Science has come to look more and more like a trap that modern humanity has unknowingly held for itself. Not only does it provide weapons powerful enough to annihilate civilization, but it desacralizes and brings down the symbols and mechanisms (myths) which prevent such violence in the first place. The definite renunciation of violence will be our only hope.
Are we screwed?
I don’t know.
Over the past couple of years, I’ve started to take a more optimistic view of humanity. Girard nails human imitation of desires and mimetic rivalry. Once you hear his ideas, you’ll start to notice them when you read the news, hear your friends talk about coworkers, or analyze almost any problem in society.
When you look at the neuroscience behind how our brains work, you realize that although our brains develop throughout our lives, the underlying mechanism is the same.
We imitate what we see.
Because we’re just giant babies.
Luckily, since we imitate what we see, widespread change can happen fast.
Like Ghandi says,
As human beings, our greatness lies not so much in being able to remake the world – that is the myth of the atomic age – as in being able to remake ourselves.
Widespread change starts on a personal level. In case you’re new here, I make no claims about having any real knowledge – just doing my best to understand the world. But, to me, it seems like if we’re trying to avoid devastating, global mimetic conflict we must first become aware of ourselves partaking in it.
It starts with awareness.
If you’ve ever heard the adage,
You are the average of the 5 people you spend the most time with.
it rings strikingly true.
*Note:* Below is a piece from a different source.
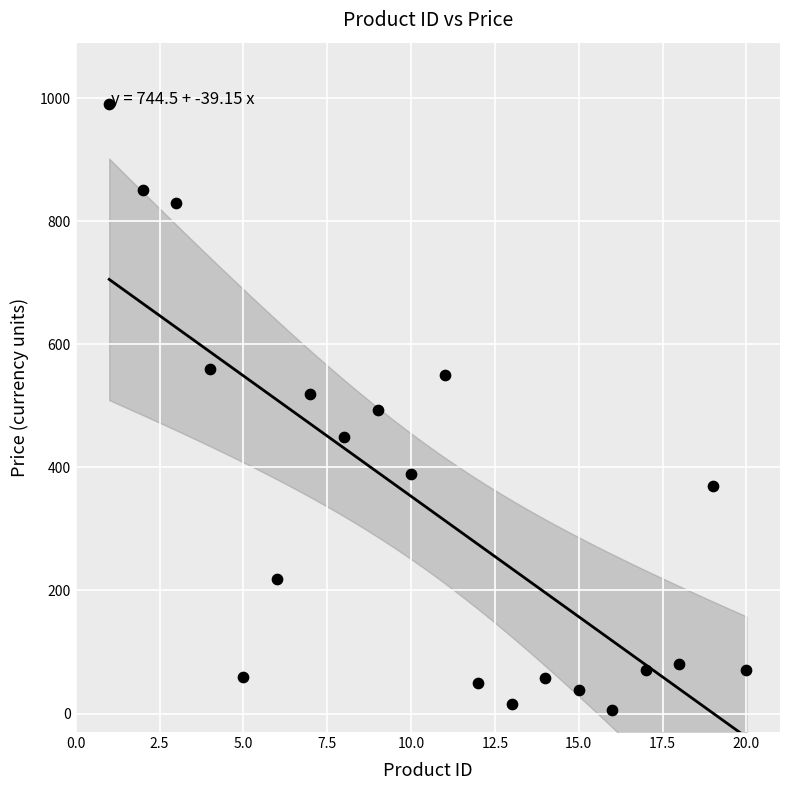

What is the range of Y values (max minus min)?

984.0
When I’ve spent time around my more intellectual friends, it has an impact on what I read and think about. When I spend time with my friends obsessed with politics, I find myself paying more attention to the issues of the moment. My behaviors change because I’m imitating those around me.
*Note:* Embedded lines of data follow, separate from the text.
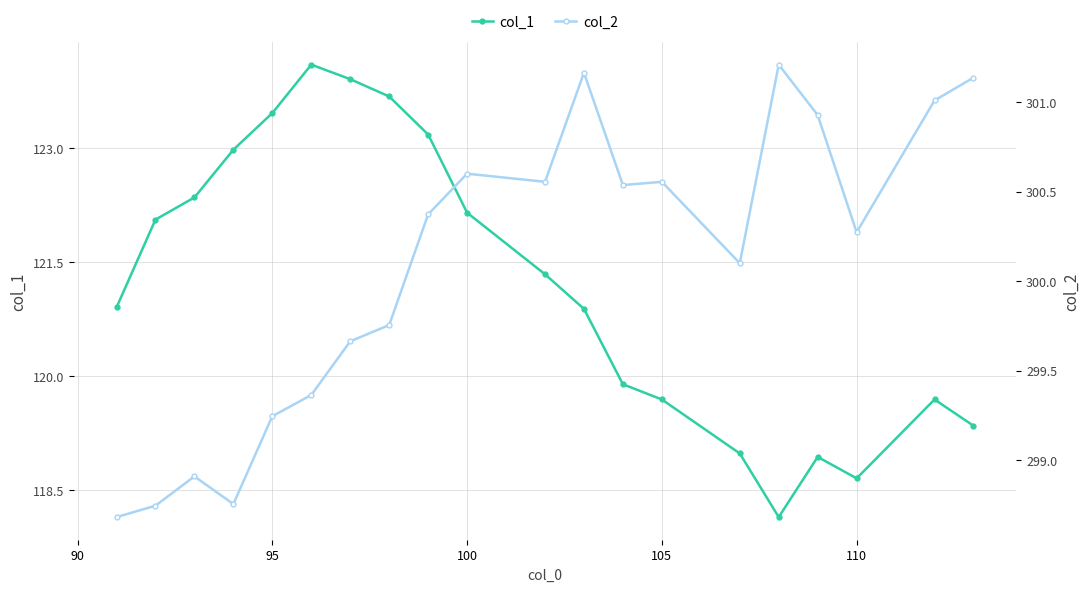

True or false: col_1 has more than 2 points higher than both neighbors.

True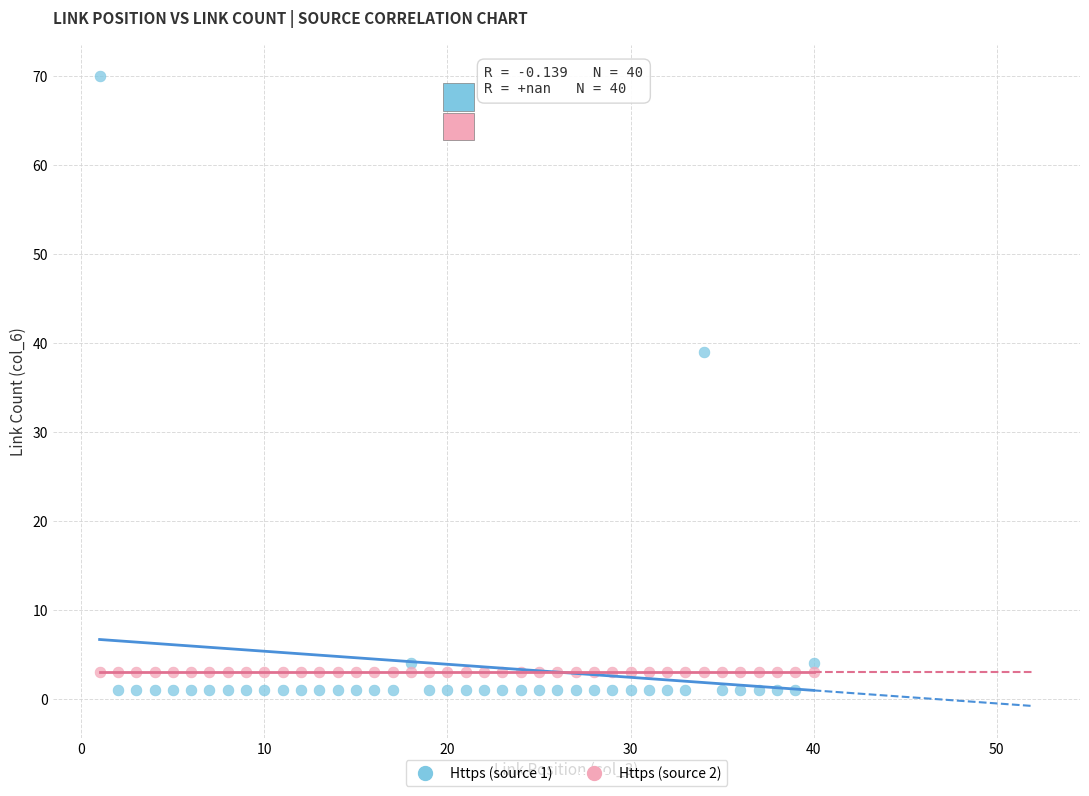

What are all the series names shown in the legend?

Https (source 1), Https (source 2)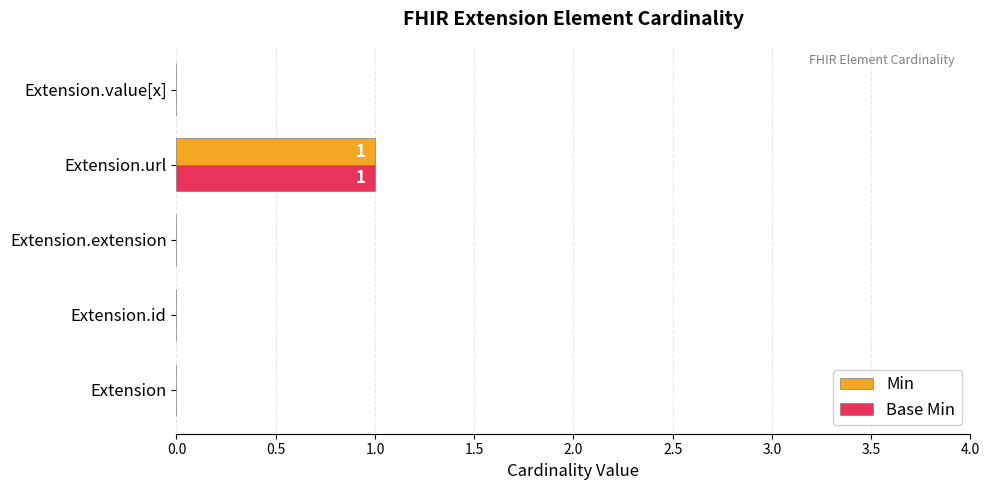

The Min series shows 0 at Extension.value[x]. True or false?

True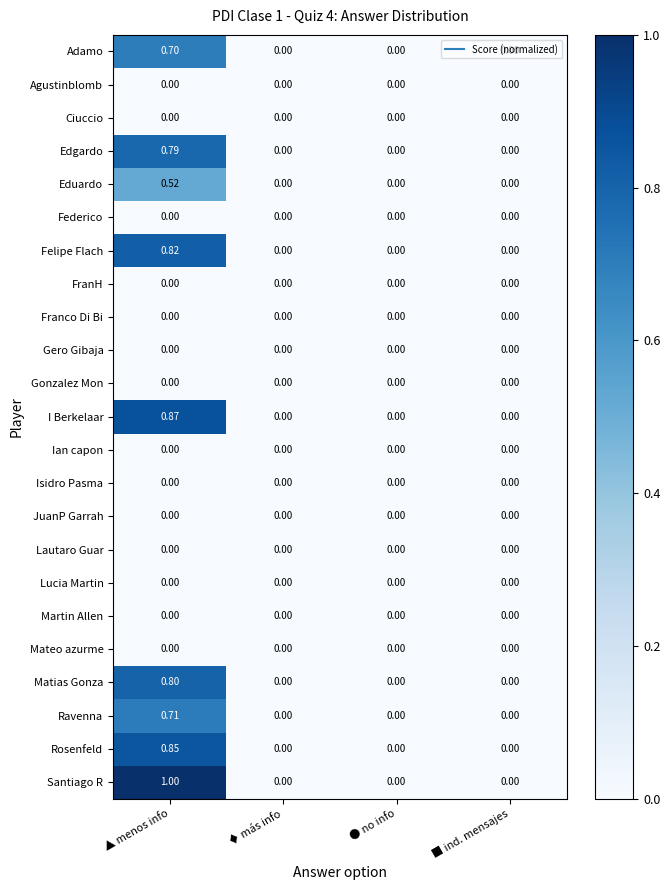

Which series has the largest range (max minus min)?

Santiago R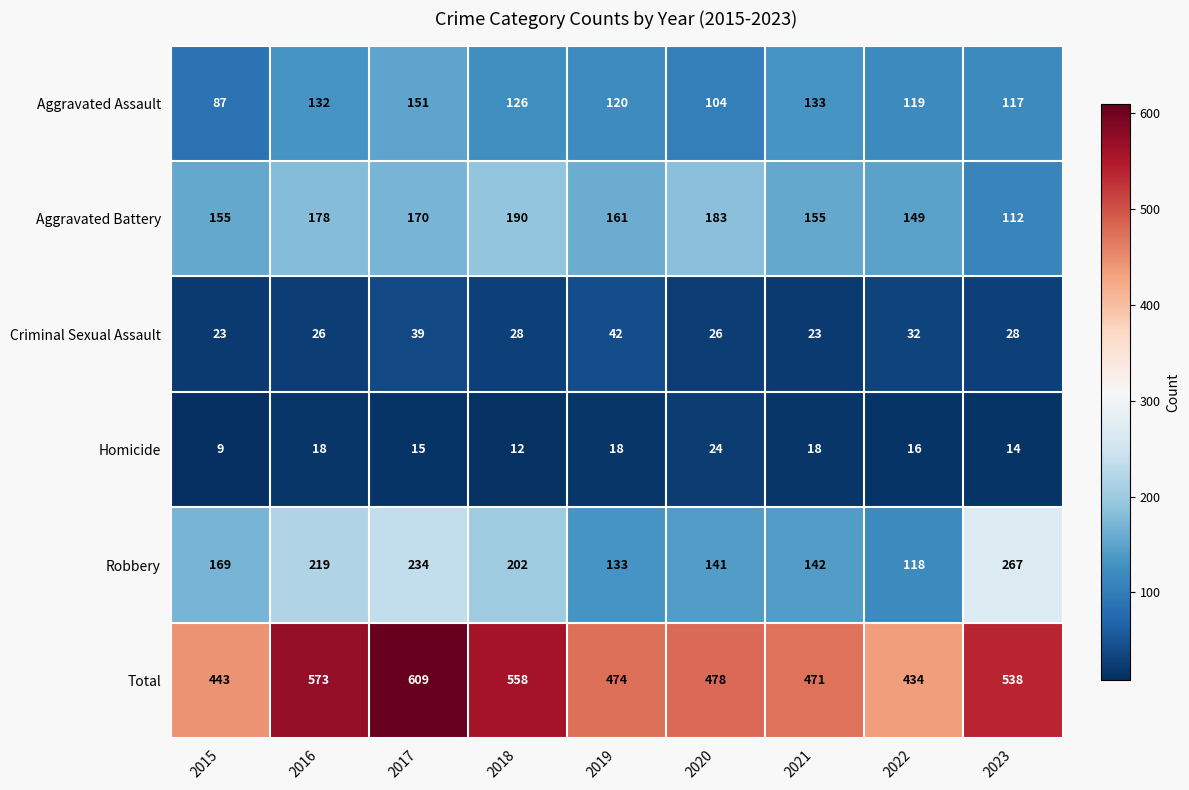

What is the sum of the Homicide values at 2015 and 2023?

23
So maybe, instead of everyone trying to save the world, we should start by trying to work on ourselves. Catch ourselves when mimetic desire takes hold. Stop pointing fingers at others being the root cause of the problems in our society.
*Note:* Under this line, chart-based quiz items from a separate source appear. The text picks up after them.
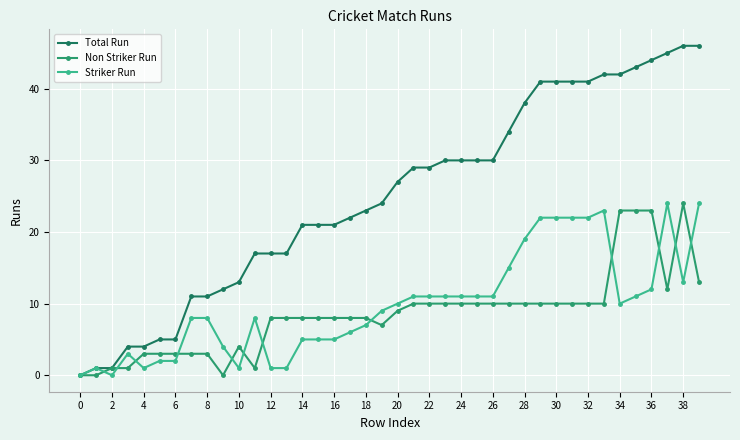

Which series has the largest range (max minus min)?

Total Run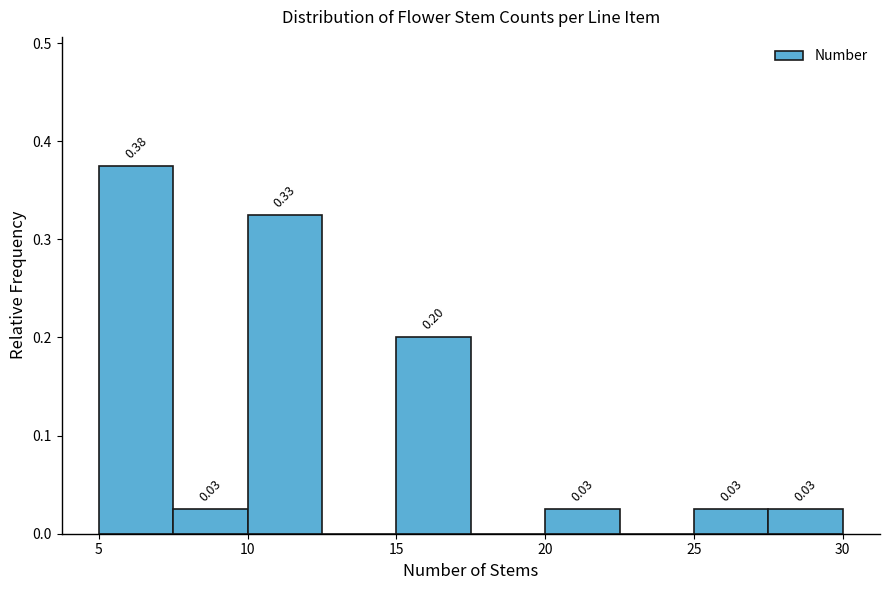

Which range on the x-axis has the tallest bar?

5.0 to 7.5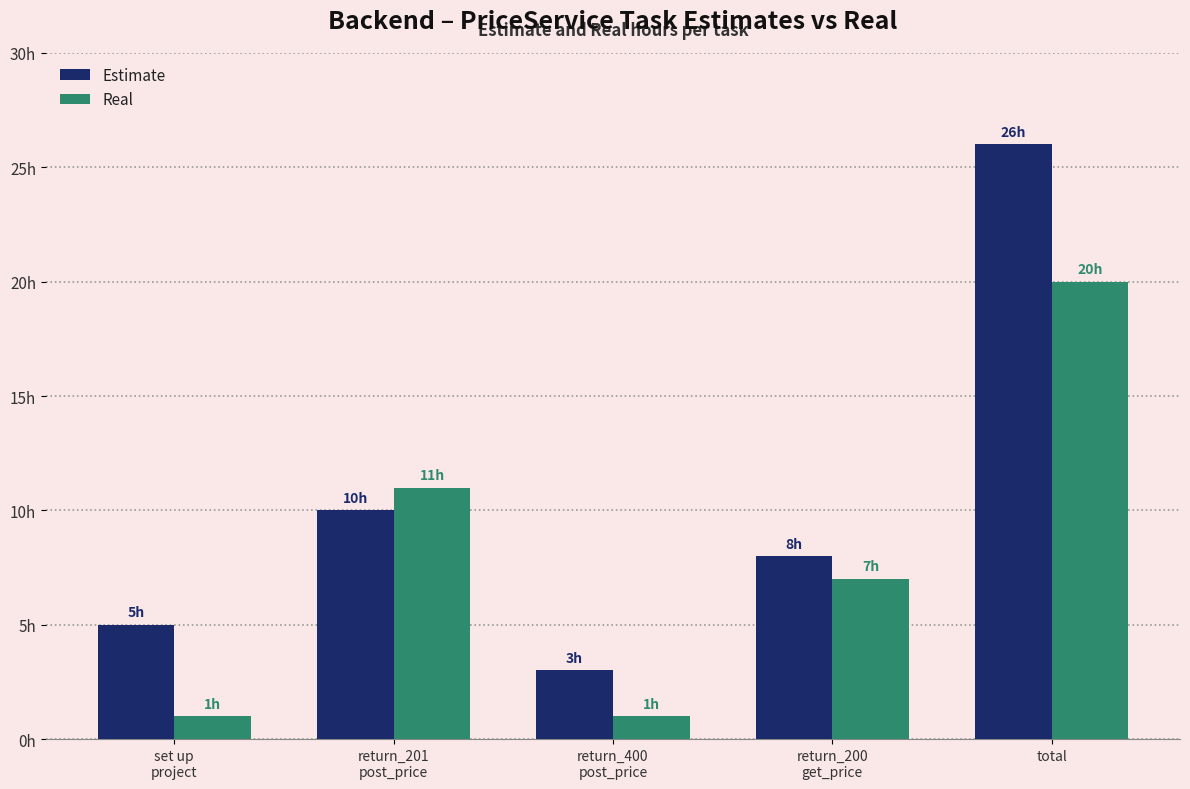

List the labels in order of Estimate value, largest first.

total, return_201
post_price, return_200
get_price, set up
project, return_400
post_price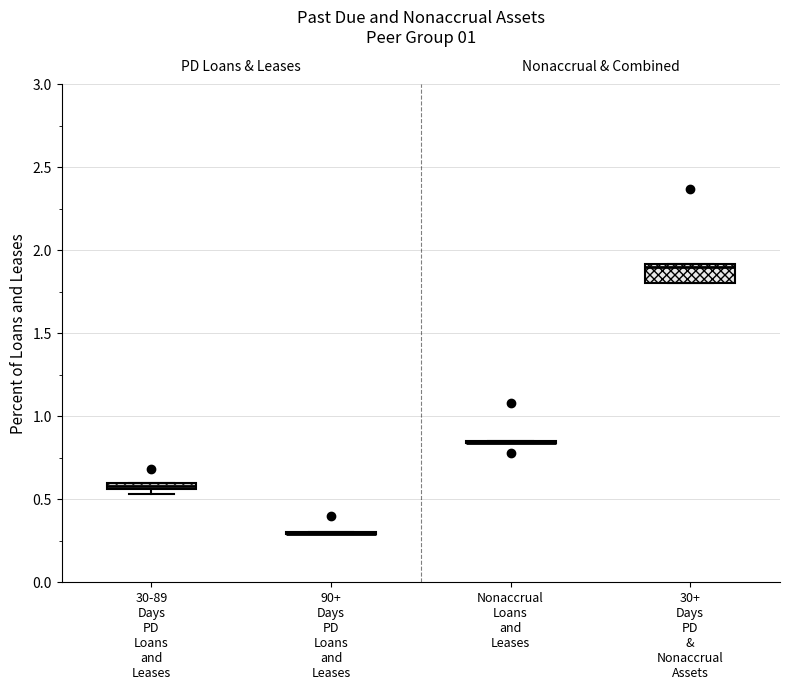

Which box is the tallest, from its lower edge to its upper edge?

30+ Days PD & Nonaccrual Assets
The indignation caused by scandal is invariably a feverish desire to differentiate between the guilty and the innocent, to allot responsibilities, to unmask the guilty secret without fear or favor and to distribute punishment.
If we can stop painting others as “bad” in an effort to see ourselves as “good”, we may be able to make some progress. Movies and TV constantly paint the picture of good vs evil. The good guys punish the bad guys and society lives happily ever after.
However, most of today’s eradication of evil happens on Twitter. And let’s be real, tweeting about the problems in society doesn’t actually do anything but make us think we’re helping. It makes us feel good without making progress. Rather than tweeting, try not overreacting when someone cuts you off in traffic. If someone does something you disagree with, don’t berate them. Try to understand them. Show them through your own actions (not with your words) how they should behave.
This is how widespread change is made.
Girard takes an optimistic view of humanity as well,
Mimetic desire, even when bad, is intrinsically good, in the sense that far from being merely imitative in a small sense, it’s the opening out of oneself...Extreme openness. It is everything. It can be murderous, it is rivalrous, but it is also the basis of heroism, and devotion to others.
Anytime someone is watching you, remember that their mirror neurons are firing. If they see you get angry, the same regions in their brain fire as if they are angry. The inverse is true as well.
Everyone is an imitating machine, and it’s up to you to decide who and what to imitate.